A ilustração que publicamos acima mostra bem que se trata mais de campanha eleitoral antecuipada do que de qualquer outra coisa. O texto de apresentação pode considerar-se insinuante , mas igualmente desprovido do mais elementar realismo. Criação de mais empregos no centro da cidade? Mais em relação a quê? Já criaram alguns? Quem vai assegurar esses novos empregos? Integração numa marca turística de renome mundial? Era bom era! Mas como é que isso se faz?
A triste realidade, bem patente para quem a quiser ver, é que, regra geral, uma vez concluídas as obras, a autarquia nem sequer consegue assegurar uma manutenção que não nos envergonhe. Falta de capacidade económica? Certamente. Mas quem não tem dinheiro não deve ter vícios. Falta de pessoal? Nem tanto. Talvez mais falta de trabalhadores e excesso de burócratas.

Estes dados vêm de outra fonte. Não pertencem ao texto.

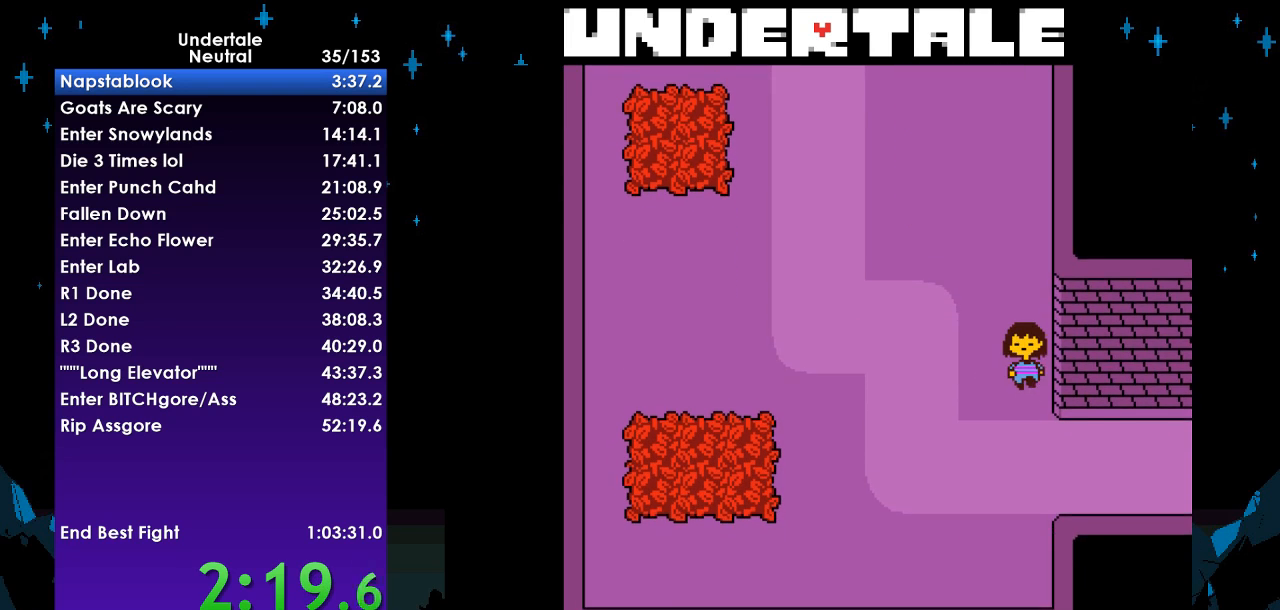
{"keys": ["right"], "events": [[300, "right", "down"], [467, "down", "up"]]}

Por falar em obras, CIDADE DE TOMAR faz manchete com "Acompanhamento obrigatório de arqueólogo custa à câmara 100 euros por dia." Com o devido respeito por todos, cabe assinalar que tanto os vereadores como os chefes de divisão custam um bocadinho mais cada um por dia, uma vez que estão no emprego 11 meses por ano, mas recebem 14 meses. Dito isto, para colocar as coisas "en su sítio", há uma outra vertente. Na verdade, se a actual gerência camarária se queixa da exorbitância do IGESPAR, foi uma sua antecessora, a de Pedro Marques, que forneceu a corda com a qual a pretendem agora enforcar. Noutros termos. Aconselhada pela senhora arquitecta de então, a câmara PS/Pedro Marques achou muito conveniente conseguir a classificação do pomposamente designado para a ocasião "núcleo histórico". Obtida a referida qualificação legal, nunca ninguém conseguiu perceber quais eram as vantagens daí advenientes. Bem pelo contrário, os tomarenses mais velhos continuam a dizer que é a "cidade velha", na qual, infelizmente, há cada vez mais imóveis degradados, pois ninguém está para aturar as exigências da autarquia, quando se trata de pretender arranjar, pedimos desculpa pelo lapso, queríamos dizer "requalificar" um prédio antigo.
Mas desiludam-se os que pensam que há boas hipóteses de as coisas virem a melhorar após as próximas autárquicas. Para já, as perspectivas não são nada agradáveis. Do pouco que se sabe em relação aos programas das diversas candidaturas, todos parecem continuar a acreditar que basta ter um projecto mais ou menos sólido que alguém há-de financiar. Como se entretanto a crise não rondasse por estas paragens. Ainda por cima, quando o que se pede sobretudo aos políticos é que saibam ser realistas, o "nosso deputado" Miguel Relvas garantiu ao jornalista de CIDADE DE TOMAR que "Quantos conhecem Corvêlo de Sousa sabem que é credor de uma personalidade forte e assume com convicção as suas opções." Parece mentira? Pois se calhar, mas pode ser lido, sem aspas, em "José Perfeito provável em quarto lugar", na página 3 do referido semanário.
Não temos sorte nenhuma? Pois não senhor! Mas da mesma forma que a tal publicidade megalómana também serve para ajudar os jornais regionais, que bem precisam, a classificação do alegado "núcleo histórico" visava facultar mais trabalho para os arquitectos. O pior é que partiu do princípio que os proprietários dos imóveis são assim uma espécie de vacas leiteiras. Pagam o IMI, o IRS sobre as rendas, os certificados energéticos as várias taxas...e as obras de manutenção. Quando têm dinheiro para tal, bem entendido! Ganda terra! Ganda país!